In his teens, Kyrkos joined the communist youth and in 1941, he joined the resistance against the German occupiers. He enrolled in Human medicine at the University of Athens but never came to graduate. In the Greek Civil War following Greece's liberation in 1944, Kyrkos was arrested for his membership in the Communist Party and was sentenced to death. Only international pressure helped him and a number of his comrades survive and eventually become free in 1953. He later worked as a journalist and from 1958 on as one of the editors of leftist newspaper I Avgi.

Kyrkos was elected MP to the Hellenic Parliament in the elections of 1961, 1963 and 1964.
On 21 April 1967, during the coup d'état that installed the military junta, he was arrested and remained imprisoned for five years.
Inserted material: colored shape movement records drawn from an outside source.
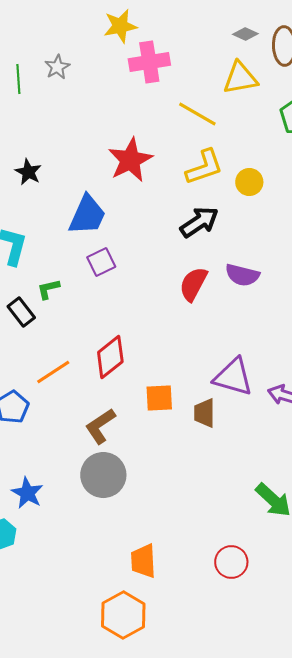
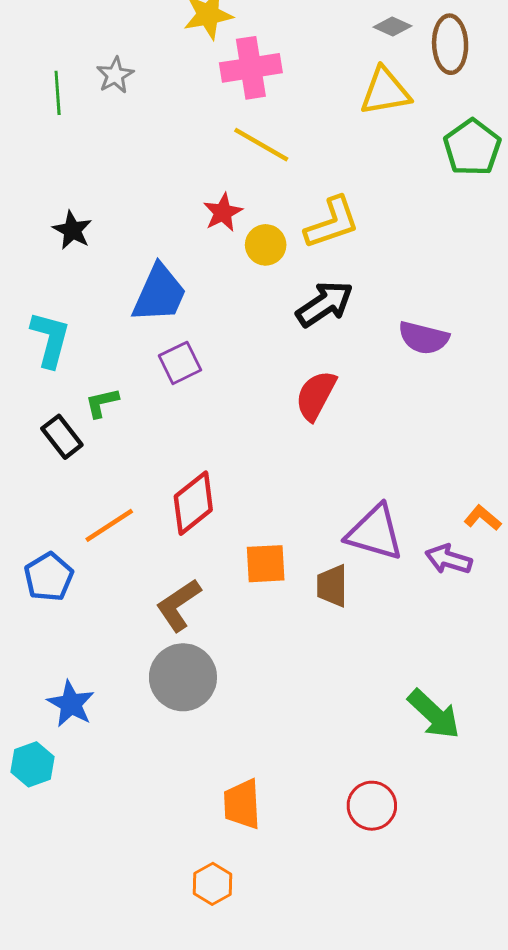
yellow line: (197, 114) -> (261, 145), moved
red star: (130, 160) -> (223, 212), size x0.6
yellow circle: (249, 182) -> (266, 245), moved
purple semicircle: (242, 275) -> (424, 338), moved
orange hexagon: (123, 615) -> (213, 884), size x0.6

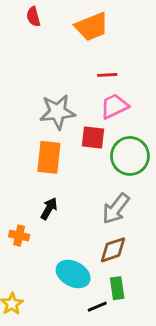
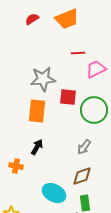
red semicircle: (33, 17) -> (32, 19), moved, turned 72
pink trapezoid: (114, 106) -> (96, 69), moved
gray arrow: (116, 209) -> (84, 147), size x0.7

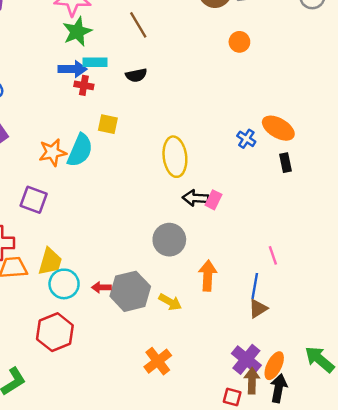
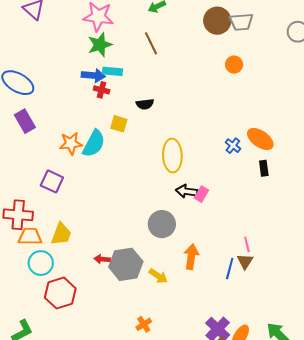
black semicircle: (136, 75) -> (145, 104), moved
cyan circle: (64, 284) -> (41, 263), moved
brown triangle: (258, 309) -> (245, 261), moved, turned -30
orange cross: (158, 361) -> (144, 324), size x0.7

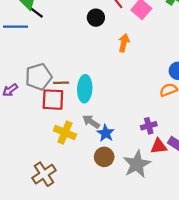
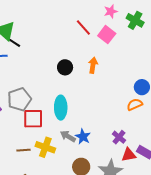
black circle: (96, 18) -> (65, 67), moved
brown line: (61, 83) -> (23, 150), moved
purple cross: (149, 126) -> (119, 137), turned -32
blue star: (106, 133) -> (83, 137), moved

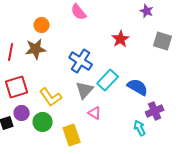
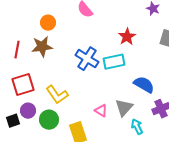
cyan rectangle: (108, 80) -> (114, 62), moved, turned 35
gray triangle: (85, 90) -> (124, 108), moved
cyan arrow: (140, 128) -> (137, 127), moved

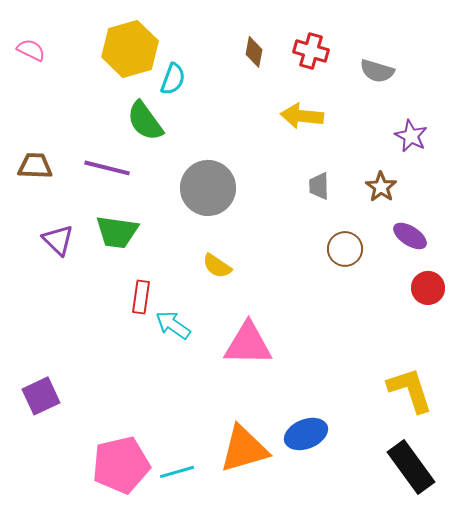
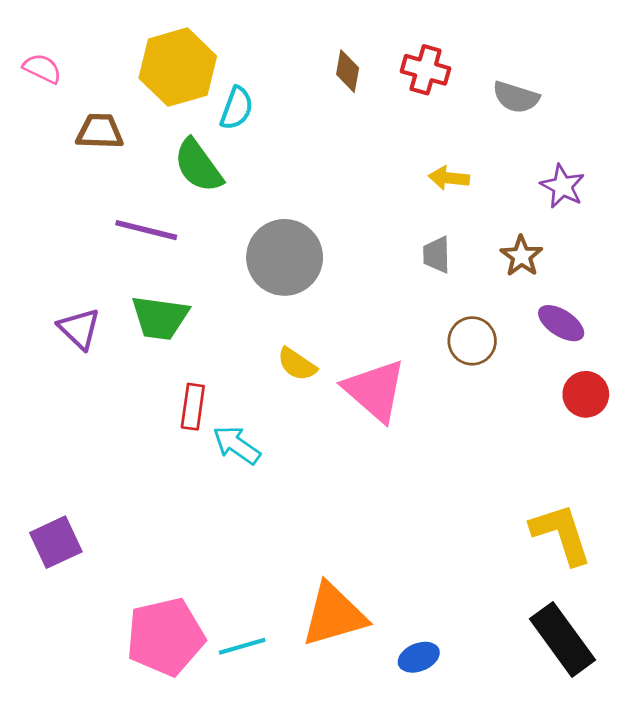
yellow arrow: (302, 116) -> (449, 178), moved, size x0.7
brown trapezoid: (35, 166) -> (100, 131), moved
pink triangle: (248, 344) -> (375, 390), moved, turned 40
blue ellipse: (306, 434) -> (419, 657), moved, size x0.7

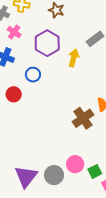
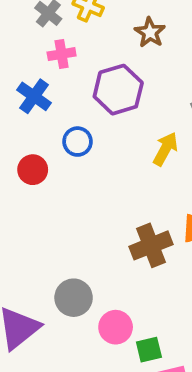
pink cross: (14, 32) -> (62, 54), turned 32
yellow arrow: (74, 58) -> (165, 149), moved
gray circle: (54, 175) -> (74, 298), moved

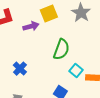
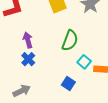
purple arrow: (31, 26) -> (28, 40), moved, turned -91

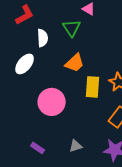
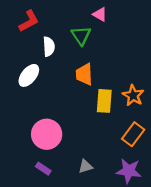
orange trapezoid: (75, 63) -> (84, 74), turned 130
pink circle: (52, 102) -> (47, 134), moved

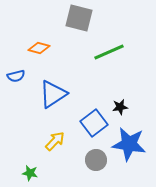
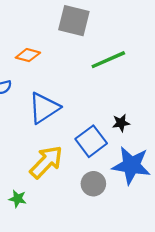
yellow arrow: (55, 141) -> (46, 162), size x1.5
After the restoration of democracy in 1974, he was elected MP in 1974 and 1977, and MEP in 1981 and 1984.

Kyrkos held the posts of president and general secretary of the Communist Party of Greece (Interior) until April 1987, when he left to become president of the Greek Left party. Along with Charilaos Florakis, leader of the Communist Party of Greece, he founded the Coalition of the Left and Progress (Synaspismós), of which was secretary until March 1991. He was an MP for the coalition from 1989 to 1993. In 2000, his party nominated him in the election for the position of President of Greece. In 2010, he offered his support in a letter for the Democratic Left.

Kyrkos died aged 86 on 28 August 2011, after a long illness. His funeral took place at the First Cemetery of Athens on August 31.

His son Miltos Kyrkos in 2014 was elected Member of the European Parliament for the party To Potami.